Centroid position errors over 5 mm represent a risk of incorrect localisation of perforator vessels during soft tissue flap surgery, which may lead to accidental injury to these vessels, thus compromising flap viability (Corbitt et al. 2014). In addition, the observed margins error, with strong outliers in 4.3% of cases (Online Resource 6), are larger than in surgeons’ drawings of skin tumour resection margins using traditional tools (surgical markers, rulers and loupes), which have been reported to be around 1 mm (Lalla et al. 2003). The observed centroid position errors and margin shrinkage combined may compromise the complete excision of skin tumours or cause the inaccurate mapping of subcutaneous tumours (Table 2). The European Organization for Research and Treatment of Cancer (EORTC) reports a 17.5% cumulative incidence of tumour recurrence associated with incomplete tumour excision (Poortmans et al. 2009).

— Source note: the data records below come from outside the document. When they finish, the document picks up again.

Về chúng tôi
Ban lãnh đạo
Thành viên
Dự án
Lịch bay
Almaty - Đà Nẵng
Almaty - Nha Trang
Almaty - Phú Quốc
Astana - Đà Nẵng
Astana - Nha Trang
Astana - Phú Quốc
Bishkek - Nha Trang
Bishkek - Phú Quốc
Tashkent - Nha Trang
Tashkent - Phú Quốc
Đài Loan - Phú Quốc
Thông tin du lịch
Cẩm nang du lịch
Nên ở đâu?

Therefore, the risk for potential errors over 1 mm must be carefully considered before implementing the use of AR headsets in clinical practice.

It should be noted as a study limitation that a 12 × 12 cm marker was used as opposed to previous studies that used smaller markers (Luzon et al. 2020). Small markers are preferable for surgery, because they have a lower risk of occluding the surgical working area and thus interfering with surgical workflows. However, small markers may also lead to errors that are not acceptable for surgery (Pérez-Pachón et al. 2021). In addition, our study did not include surgeon participants. Surgeons usually have increased dexterity compared to non-surgeons, due to their surgical training, and thus they are expected to show smaller errors (Sadideen et al. 2013). Moreover, this study did not measure changes in the hexagon shape, although this information would help to prevent complications derived from mismatches between flaps and defects (Kimura 2009). Finally, our results are limited to HoloLens 1 and cannot be generalised to other headsets.

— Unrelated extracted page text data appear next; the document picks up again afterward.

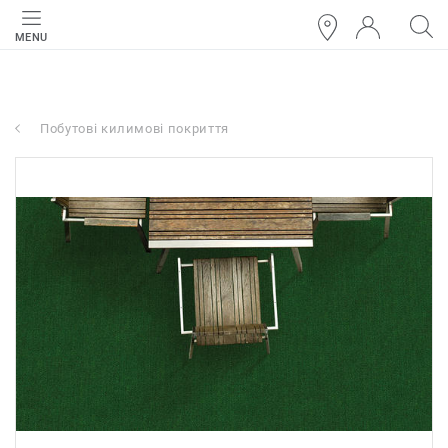
MENU
Побутові килимові покриття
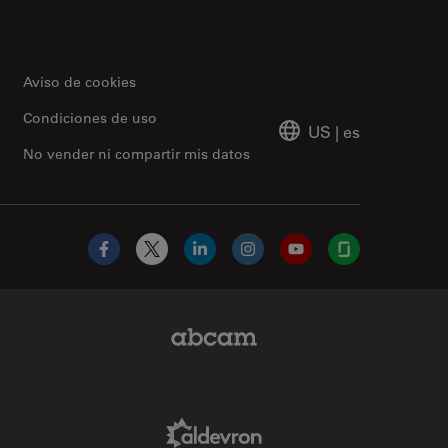
Aviso de cookies
Condiciones de uso
US
|
es
No vender ni compartir mis datos
Facebook
X
LinkedIn
Instagram
YouTube
Glassdoor
Abcam Limited Link
Aldevron Link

Experiments analysing user accuracy with AR headsets inform the research community and healthcare professionals on the readiness of AR technologies for their use in the operating theatre. Additional key aspects to be considered include usability, reliability, and workflow. These aspects, with accuracy likely being the next key barrier for implementation in the surgical arena, are especially relevant within the context of high-precision surgical tasks. Extensive research has explored this topic for a wide variety of surgical fields such as neurosurgery, cranio-maxillofacial surgery, or cardiovascular medicine (Gsaxner et al. 2023). With the advent of AR technologies tailored to surgical practice, HoloLens-like technology are expected to become an integral part of high-precision surgical setups within the next decade (Zhang et al. 2023).

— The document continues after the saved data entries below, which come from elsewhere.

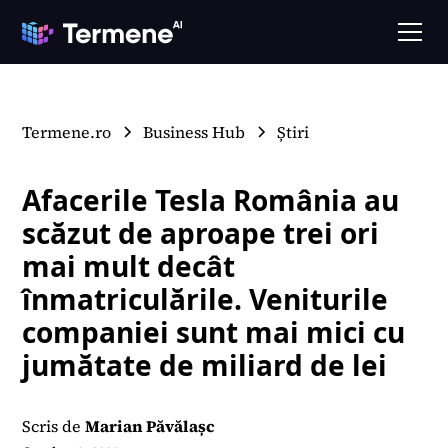
Termene.ro
Business Hub
Știri
Afacerile Tesla România au
scăzut de aproape trei ori
mai mult decât
înmatriculările. Veniturile
companiei sunt mai mici cu
jumătate de miliard de lei
Scris de
Marian Păvălașc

Due to the abstract nature of our experiment, our results can also be applied to other fields that involve high-precision tasks. Research on the application of HoloLens-like technologies to high-precision tasks outside of healthcare is currently limited, however, the authors expect that there will be applications within the fields of engineering, manufacturing, and repair in the near future.

5 Conclusion

In this study, we found that some model positions and the shortest distance (65 cm) led to larger localisation errors than other positions and larger distances. Localisation errors tended to be smaller for virtual models rendered on the right side of the user's field of view. Adjusting the location of virtual models according to this may help to maximise localisation accuracy. Developers and manufacturers should also aim for minimising localisation errors for distances of 65 cm or less between the user’s eyes and the virtual models, especially considering open surgery applications, where surgeons operate at an arm range distance from the surgical working area. Finally, the user-dependent errors found in this study indicate that training surgeons on the use of AR headsets may potentially help to minimise localisation errors.